Assignment:
Any image in the records is to be dropped, and everything else duplicated precisely.

Study material:
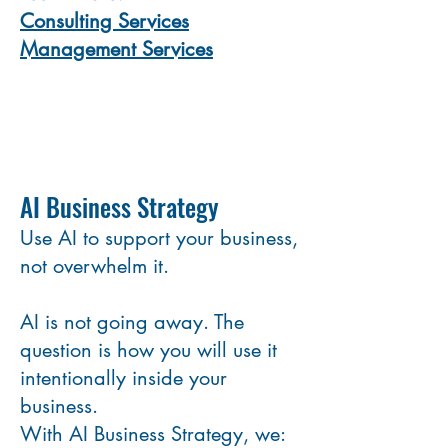
Consulting Services
Management Services
AI Business Strategy
Use AI to support your business,
not overwhelm it.
AI is not going away. The
question is how you will use it
intentionally inside your
business.
With AI Business Strategy, we:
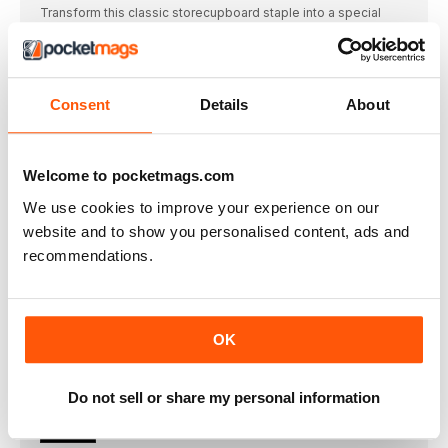
Transform this classic storecupboard staple into a special
weekday treat with recipes from Rosie Mackean
meatballs
Get more from mince with these great-value recipes, each of
them differently inspired
Consent
Details
About
perfect pancakes
Want to change up your pancakes for Shrove Tuesday (1
March)? We’ve chosen a few of our favourite recipes to help
Welcome to pocketmags.com
you celebrate in style
love your leftovers
We use cookies to improve your experience on our
Try our inventive ways to use up the surplus from this month’s
website and to show you personalised content, ads and
recipes, from creamy fish pie to ricotta-stuffed filo parcels
recommendations.
MIDWEEK MAGIC
Make more of mushrooms and herbs
fresh sage
OK
Lemon & sage butter Blitz sage with 100g
100g of jarred peppers
Do not sell or share my personal information
• Romesco sauce Blitz the peppers with 50g almonds,
FAMILY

Expected answer:
Consulting Services
Management Services
AI Business Strategy
Use AI to support your business,
not overwhelm it.
AI is not going away. The
question is how you will use it
intentionally inside your
business.
With AI Business Strategy, we:
Transform this classic storecupboard staple into a special
weekday treat with recipes from Rosie Mackean
meatballs
Get more from mince with these great-value recipes, each of
them differently inspired
Consent
Details
About
perfect pancakes
Want to change up your pancakes for Shrove Tuesday (1
March)? We’ve chosen a few of our favourite recipes to help
Welcome to pocketmags.com
you celebrate in style
love your leftovers
We use cookies to improve your experience on our
Try our inventive ways to use up the surplus from this month’s
website and to show you personalised content, ads and
recipes, from creamy fish pie to ricotta-stuffed filo parcels
recommendations.
MIDWEEK MAGIC
Make more of mushrooms and herbs
fresh sage
OK
Lemon & sage butter Blitz sage with 100g
100g of jarred peppers
Do not sell or share my personal information
• Romesco sauce Blitz the peppers with 50g almonds,
FAMILY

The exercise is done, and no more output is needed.